In Larissa FastHorse’s semi-satire The Thanksgiving Play, a group of liberal-minded white people gathers to devise a play about Thanksgiving that will honor a Native American perspective on the atrocities Pilgrims committed without any insight into an actual Native American perspective. Their project, as you’d expect, goes wrong quickly. The problem is that The Thanksgiving Play intentionally hurtles its characters toward a dead end.

The entire play takes place in a high-school classroom, where Katie Finneran’s crunchy drama teacher, Logan, has taken it upon herself to come up with an appropriately sensitive play for Native American Heritage Month. Logan’s lover-collaborator, Jaxton, (Scott Foley) is himself hurt that his status as a professional actor — actually, he’s a street performer — has not qualified him for the grant money that provides unemployment for indigenous person like Alicia, who is actually not “Native American.”. Rounding out the group, Chris Sullivan plays a history teacher with dreams of the stage who has prepared reams of research on colonial history that no one wants to pay much attention to. FastHorse writes volleys of jokes about this trio’s general obliviousness, though they’re such easy targets that it remains clear who the joke is on at all; I imagine may in the audience might not get that their wokeness isn’t being chided, because it isn’t being chided sharply enough.

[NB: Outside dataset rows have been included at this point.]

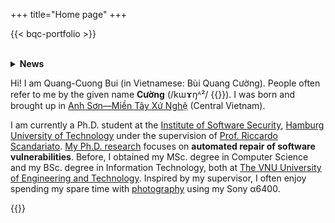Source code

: +++
title="Home page"
+++

{{< bqc-portfolio >}}

<br/>

<details>
    <summary><strong>News</strong></summary>
    <div class="news-content"><ul>
        <li><strong>[10/2023]</strong> Our paper on APR Evaluation got accepted to EMSE.</li>
        <li><strong>[10/2023]</strong> I presented our work DockerCleaner at ICMSE, Bogotá.</li>
        <li><strong>[07/2023]</strong> I attended the <a href="https://seschool-series.github.io/2023/">ISE</a> summer school in Bolzano.</li>
        <li><strong>[06/2023]</strong> Our paper on Dockerfile Repair got accepted to ICSME.</li>
        <li><strong>[06/2022]</strong> I attended the <a href="https://www.uco.es/smileseng/">SMILESENG</a> summer school in Córdoba.</li>
        <li><strong>[05/2022]</strong> Our tool paper on APR benchmarking got accepted to ISSTA.</li>
        <li><strong>[05/2022]</strong> I presented our work Vul4J at MSR, Virtually.</li>
        <li><strong>[02/2022]</strong> Our dataset paper on Java Vulnerability got accepted to MSR.</li>
    </ul></div>
</details>

Hi! I am Quang-Cuong Bui (in Vietnamese: Bùi Quang Cường). People often refer to me by the given name **Cường** (/kɯɤŋᴬ²/ {{<inline-audio audio-src="/media/audios/cuong.mp3">}}). I was born and brought up in [Anh Sơn—Miền Tây Xứ Nghệ](https://www.youtube.com/watch?v=gnRnloNXuHQ) (Central Vietnam).

I am currently a Ph.D. student at the [Institute of Software Security](https://www.tuhh.de/softsec/), [Hamburg University of Technology](https://www.tuhh.de) under the supervision of [Prof. Riccardo Scandariato](https://scandariato.org). [My Ph.D. research](/pubs) focuses on **automated repair of software vulnerabilities**. Before, I obtained my MSc. degree in Computer Science and my BSc. degree in Information Technology, both at [The VNU University of Engineering and Technology](https://uet.vnu.edu.vn/en/). Inspired by my supervisor, I often enjoy spending my spare time with [photography](https://www.flickr.com/photos/193185180@N02/) using my Sony α6400.

{{<inline-audio-script>}}
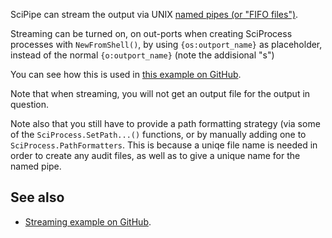SciPipe can stream the output via UNIX [named pipes (or "FIFO files")](https://en.wikipedia.org/wiki/Named_pipe).

Streaming can be turned on, on out-ports when creating SciProcess processes
with `NewFromShell()`, by using `{os:outport_name}` as placeholder, instead of
the normal `{o:outport_name}` (note the addisional "s")

You can see how this is used in [this example on GitHub](https://github.com/scipipe/scipipe/blob/master/examples/fifo/fifo.go#L14).

Note that when streaming, you will not get an output file for the output in
question.

Note also that you still have to provide a path formatting strategy (via some
of the `SciProcess.SetPath...()` functions, or by manually adding one to
`SciProcess.PathFormatters`. This is because a uniqe file name is needed in
order to create any audit files, as well as to give a unique name for the named
pipe.

## See also

- [Streaming example on GitHub](https://github.com/scipipe/scipipe/blob/master/examples/fifo/fifo.go#L14).
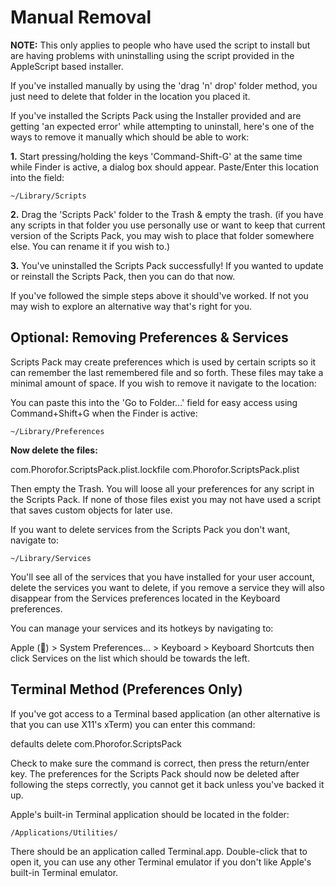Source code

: # Manual Removal

**NOTE:** This only applies to people who have used the script to install but are having problems with uninstalling using the script provided in the AppleScript based installer. 

If you've installed manually by using the 'drag 'n' drop' folder method, you just need to delete that folder in the location you placed it.

If you've installed the Scripts Pack using the Installer provided and are getting 'an expected error' while attempting to uninstall, here's one of the ways to remove it manually which should be able to work:

**1.** Start pressing/holding the keys 'Command-Shift-G' at the same time while Finder is active, a dialog box should appear. Paste/Enter this location into the field:

``~/Library/Scripts``

**2.** Drag the 'Scripts Pack' folder to the Trash & empty the trash. (if you have any scripts in that folder you use personally use or want to keep that current version of the Scripts Pack, you may wish to place that folder somewhere else. You can rename it if you wish to.)

**3.** You've uninstalled the Scripts Pack successfully! If you wanted to update or reinstall the Scripts Pack, then you can do that now.

If you've followed the simple steps above it should've worked. If not you may wish to explore an alternative way that's right for you.

## Optional: Removing Preferences & Services

Scripts Pack may create preferences which is used by certain scripts so it can remember the last remembered file and so forth. These files may take a minimal amount of space. If you wish to remove it navigate to the location:

You can paste this into the 'Go to Folder…' field for easy access using Command+Shift+G when the Finder is active:

``~/Library/Preferences``

**Now delete the files:**

com.Phorofor.ScriptsPack.plist.lockfile
com.Phorofor.ScriptsPack.plist

Then empty the Trash. You will loose all your preferences for any script in the Scripts Pack. If none of those files exist you may not have used a script that saves custom objects for later use.

If you want to delete services from the Scripts Pack you don't want, navigate to:

``~/Library/Services``

You'll see all of the services that you have installed for your user account, delete the services you want to delete, if you remove a service they will also disappear from the Services preferences located in the Keyboard preferences.

You can manage your services and its hotkeys by navigating to:

Apple () > System Preferences… > Keyboard > Keyboard Shortcuts
then click Services on the list which should be towards the left.


## Terminal Method (Preferences Only)

If you've got access to a Terminal based application (an other alternative is that you can use X11's xTerm) you can enter this command:

defaults delete com.Phorofor.ScriptsPack

Check to make sure the command is correct, then press the return/enter key. The preferences for the Scripts Pack should now be deleted after following the steps correctly, you cannot get it back unless you've backed it up.

Apple's built-in Terminal application should be located in the folder:

``/Applications/Utilities/``

There should be an application called Terminal.app. Double-click that to open it, you can use any other Terminal emulator if you don't like Apple's built-in Terminal emulator.
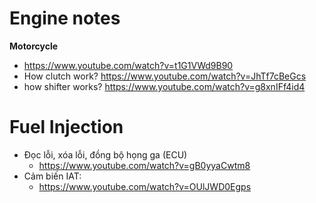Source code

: # Engine notes

**Motorcycle**
- https://www.youtube.com/watch?v=t1G1VWd9B90
- How clutch work? https://www.youtube.com/watch?v=JhTf7cBeGcs
- how shifter works? https://www.youtube.com/watch?v=g8xnIFf4id4

# Fuel Injection

- Đọc lỗi, xóa lỗi, đồng bộ họng ga (ECU)
  - https://www.youtube.com/watch?v=gB0yyaCwtm8
- Cảm biến IAT:
  - https://www.youtube.com/watch?v=OUlJWD0Egps


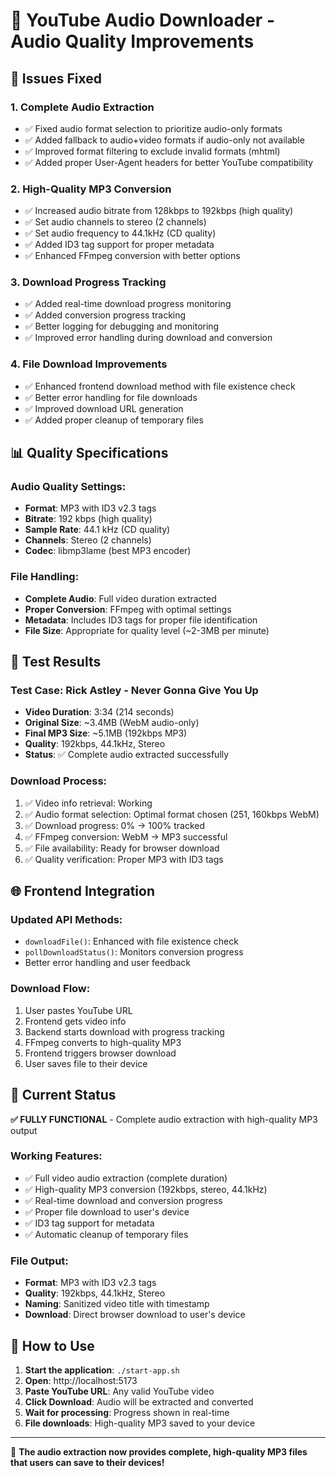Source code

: 🎵 YouTube Audio Downloader - Audio Quality Improvements
=========================================================

## 🔧 Issues Fixed

### 1. **Complete Audio Extraction**
- ✅ Fixed audio format selection to prioritize audio-only formats
- ✅ Added fallback to audio+video formats if audio-only not available
- ✅ Improved format filtering to exclude invalid formats (mhtml)
- ✅ Added proper User-Agent headers for better YouTube compatibility

### 2. **High-Quality MP3 Conversion**
- ✅ Increased audio bitrate from 128kbps to 192kbps (high quality)
- ✅ Set audio channels to stereo (2 channels)
- ✅ Set audio frequency to 44.1kHz (CD quality)
- ✅ Added ID3 tag support for proper metadata
- ✅ Enhanced FFmpeg conversion with better options

### 3. **Download Progress Tracking**
- ✅ Added real-time download progress monitoring
- ✅ Added conversion progress tracking
- ✅ Better logging for debugging and monitoring
- ✅ Improved error handling during download and conversion

### 4. **File Download Improvements**
- ✅ Enhanced frontend download method with file existence check
- ✅ Better error handling for file downloads
- ✅ Improved download URL generation
- ✅ Added proper cleanup of temporary files

## 📊 Quality Specifications

### Audio Quality Settings:
- **Format**: MP3 with ID3 v2.3 tags
- **Bitrate**: 192 kbps (high quality)
- **Sample Rate**: 44.1 kHz (CD quality)
- **Channels**: Stereo (2 channels)
- **Codec**: libmp3lame (best MP3 encoder)

### File Handling:
- **Complete Audio**: Full video duration extracted
- **Proper Conversion**: FFmpeg with optimal settings
- **Metadata**: Includes ID3 tags for proper file identification
- **File Size**: Appropriate for quality level (~2-3MB per minute)

## 🧪 Test Results

### Test Case: Rick Astley - Never Gonna Give You Up
- **Video Duration**: 3:34 (214 seconds)
- **Original Size**: ~3.4MB (WebM audio-only)
- **Final MP3 Size**: ~5.1MB (192kbps MP3)
- **Quality**: 192kbps, 44.1kHz, Stereo
- **Status**: ✅ Complete audio extracted successfully

### Download Process:
1. ✅ Video info retrieval: Working
2. ✅ Audio format selection: Optimal format chosen (251, 160kbps WebM)
3. ✅ Download progress: 0% → 100% tracked
4. ✅ FFmpeg conversion: WebM → MP3 successful
5. ✅ File availability: Ready for browser download
6. ✅ Quality verification: Proper MP3 with ID3 tags

## 🌐 Frontend Integration

### Updated API Methods:
- `downloadFile()`: Enhanced with file existence check
- `pollDownloadStatus()`: Monitors conversion progress
- Better error handling and user feedback

### Download Flow:
1. User pastes YouTube URL
2. Frontend gets video info
3. Backend starts download with progress tracking
4. FFmpeg converts to high-quality MP3
5. Frontend triggers browser download
6. User saves file to their device

## 🚀 Current Status

**✅ FULLY FUNCTIONAL** - Complete audio extraction with high-quality MP3 output

### Working Features:
- ✅ Full video audio extraction (complete duration)
- ✅ High-quality MP3 conversion (192kbps, stereo, 44.1kHz)
- ✅ Real-time download and conversion progress
- ✅ Proper file download to user's device
- ✅ ID3 tag support for metadata
- ✅ Automatic cleanup of temporary files

### File Output:
- **Format**: MP3 with ID3 v2.3 tags
- **Quality**: 192kbps, 44.1kHz, Stereo
- **Naming**: Sanitized video title with timestamp
- **Download**: Direct browser download to user's device

## 📱 How to Use

1. **Start the application**: `./start-app.sh`
2. **Open**: http://localhost:5173
3. **Paste YouTube URL**: Any valid YouTube video
4. **Click Download**: Audio will be extracted and converted
5. **Wait for processing**: Progress shown in real-time
6. **File downloads**: High-quality MP3 saved to your device

---

🎉 **The audio extraction now provides complete, high-quality MP3 files that users can save to their devices!**
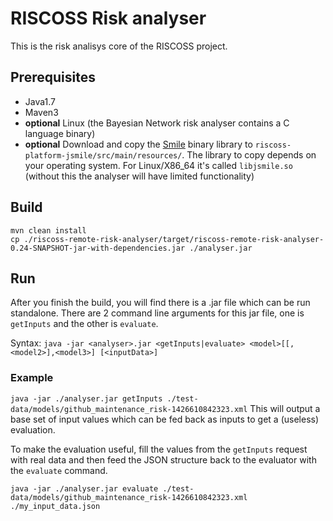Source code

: # RISCOSS Risk analyser

This is the risk analisys core of the RISCOSS project.

## Prerequisites

* Java1.7
* Maven3
* **optional** Linux (the Bayesian Network risk analyser contains a C language binary)
* **optional** Download and copy the [Smile](https://dslpitt.org/genie) binary library to `riscoss-platform-jsmile/src/main/resources/`. The library to copy depends on your operating system. For Linux/X86_64 it's called `libjsmile.so` (without this the analyser will have limited functionality)

## Build

    mvn clean install
    cp ./riscoss-remote-risk-analyser/target/riscoss-remote-risk-analyser-0.24-SNAPSHOT-jar-with-dependencies.jar ./analyser.jar

## Run

After you finish the build, you will find there is a .jar file which can be run standalone.
There are 2 command line arguments for this jar file, one is `getInputs` and the other is `evaluate`.

Syntax: `java -jar <analyser>.jar <getInputs|evaluate> <model>[[,<model2>],<model3>] [<inputData>]`

### Example

`java -jar ./analyser.jar getInputs ./test-data/models/github_maintenance_risk-1426610842323.xml`
This will output a base set of input values which can be fed back as inputs to get a (useless) evaluation.

To make the evaluation useful, fill the values from the `getInputs` request with real data and then
feed the JSON structure back to the evaluator with the `evaluate` command.

`java -jar ./analyser.jar evaluate ./test-data/models/github_maintenance_risk-1426610842323.xml ./my_input_data.json`
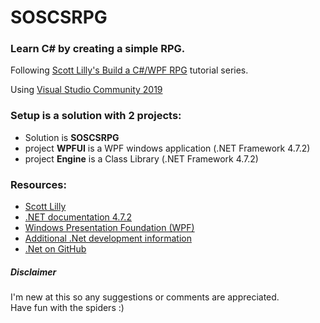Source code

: # SOSCSRPG
### Learn C# by creating a simple RPG.<br>
Following [Scott Lilly's Build a C#/WPF RPG](https://scottlilly.com/build-a-cwpf-rpg/) tutorial series.

Using [Visual Studio Community 2019](https://www.visualstudio.com/en-us/products/visual-studio-community-vs.aspx)<br>
### Setup is a solution with 2 projects:
- Solution is <b>SOSCSRPG</b>
- project <b>WPFUI</b> is a WPF windows application (.NET Framework 4.7.2)
- project <b>Engine</b> is a Class Library (.NET Framework 4.7.2)


### Resources:
- [Scott Lilly](https://scottlilly.com/)
- [.NET documentation 4.7.2](https://docs.microsoft.com/en-us/dotnet/api/?view=netframework-4.7.2)
- [Windows Presentation Foundation (WPF)](https://docs.microsoft.com/en-us/dotnet/framework/wpf/)
- [Additional .Net development information](https://dotnet.microsoft.com/download)
- [.Net on GitHub](https://github.com/dotnet)


 ##### Disclaimer
I'm new at this so any suggestions or comments are appreciated.<br>
Have fun with the spiders :)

Interspersed with the scenes depicting the piece’s chaotic creation are several holiday-themed videos featuring children, including one in which they’re dressed as pilgrims while singing the parody song “The Twelve Days of Thanksgiving.” There are also some very amusing theatrical in-jokes, including throwaway gags about whether the proper spelling is “theater” or “theatre” and what exactly a dramaturg does.

Not all of the jokes land, and even with its brief 90-minute running time, the evening ultimately has the feel of an overextended sketch. That’s particularly true of this new production directed by Rachel Chavkin, which feels much broader than the original staging and features some theatrical flourishes near the end that feel wholly unnecessary. Less a lampoon than a scoff, The Thanksgiving Play has plenty of stuffing but little of nutritious value.